@ Kitten, I hope you dont get upset with me hun, and I dont know everything about your relationship other than what you are saying online, but I am concerned about you, so i am going to be brutally honest right now.
The fact that your OH is unsure of his feelings around you guys having a baby worries me. I dont want you to end up as another single mom struggling on her own because your OH gets cold feet and bails on you when the baby comes. I want you to demand more from your OH, (although if you are pregnant already than what i am saying you can disregard) He should be sure about your decision to have a baby, and be committed 100% to you and your child. I dont know how you feel about marriage, but I know for me before I even considered having a baby, i wanted to be his wife, not just his "baby's mamma." I dont know your age hun, but i am guessing you are young and have plenty of time to have kids still, just based on the things you have said so far. I think you should take control of the situation, and if that means birth control than do so, at least until your OH can commit beyond any shadow of doubt to you. I dont want to see you hurting, alone and vunerable on here and regretting anything hun. It sounds like your OH is worried about your living situation and finances possibly as well? (Not saying that you guys wont be just fine the way you are and i do beleive you guys can raise a family) But lets face it financial strain takes its toll on marriages/relationships and money problems break them up all of the time. I do care, and that is why i am saying these things to you, please dont get mad at me.

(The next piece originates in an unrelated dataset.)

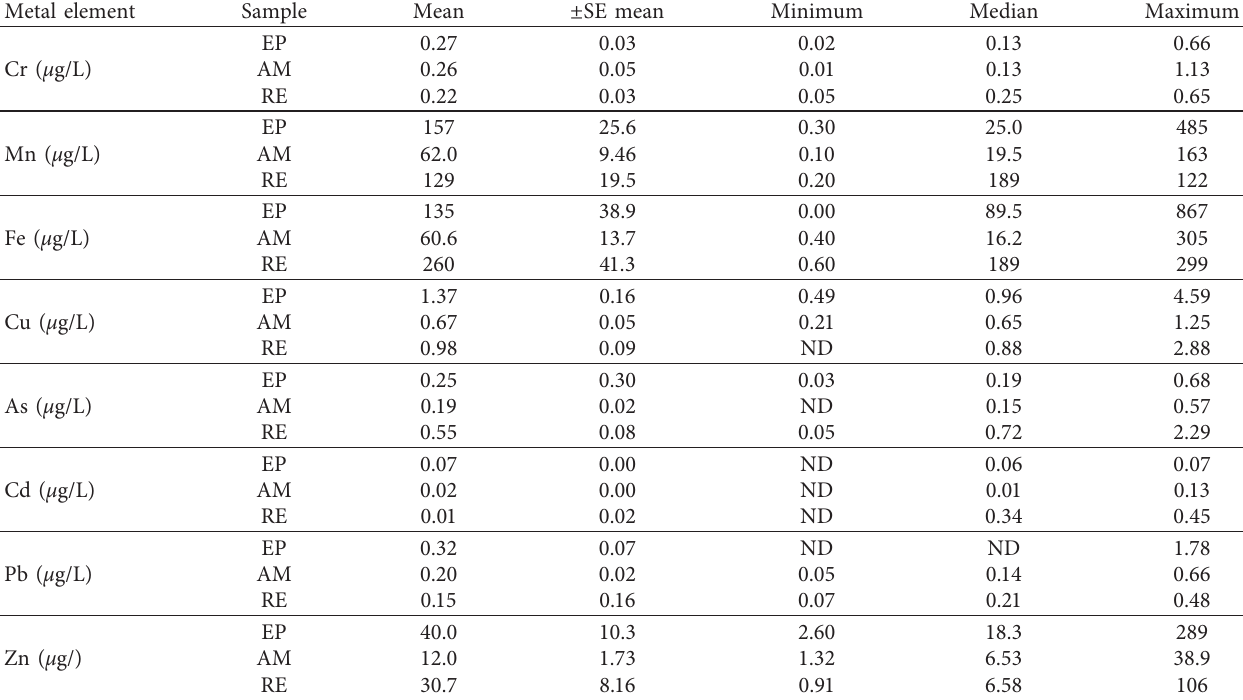
Table 3: Statistical evaluation of concentrations of selected toxic metals/metalloids of the drinking water sources in the selected areas: Eppawala (EP) and Ambagaswewa (AM) GNDs and the reference (RE). Metal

I also understand that marriage is not for everyone, and if you dont want that, it is perfectly fine as well. I do know that you deserve more of a committment from him either way, and he needs to be sure of the choice, because once baby comes they are there for life. It is huge commitment and decision, even more of a comittment than marriage because with marriage you can get a divorce. I just see so many women today than end up as single moms, when they egnore all of these red flags (problems) popping up in their relationships early on. If you are not pregnant this month, than empower yourself and take control of the situation, whether it be birth control/condoms until he can be sure of what he wants, this isnt fair to you, or to the potential new baby.
If you are pregnant right now than I hope he is just getting cold feet and that he does right by you and the baby. I hope everything works out for the best hun and that you guys have a happy future together.
I hope you arent upset with me after this post, but if I am a true friend than I will tell it like it is even if it is hard to say.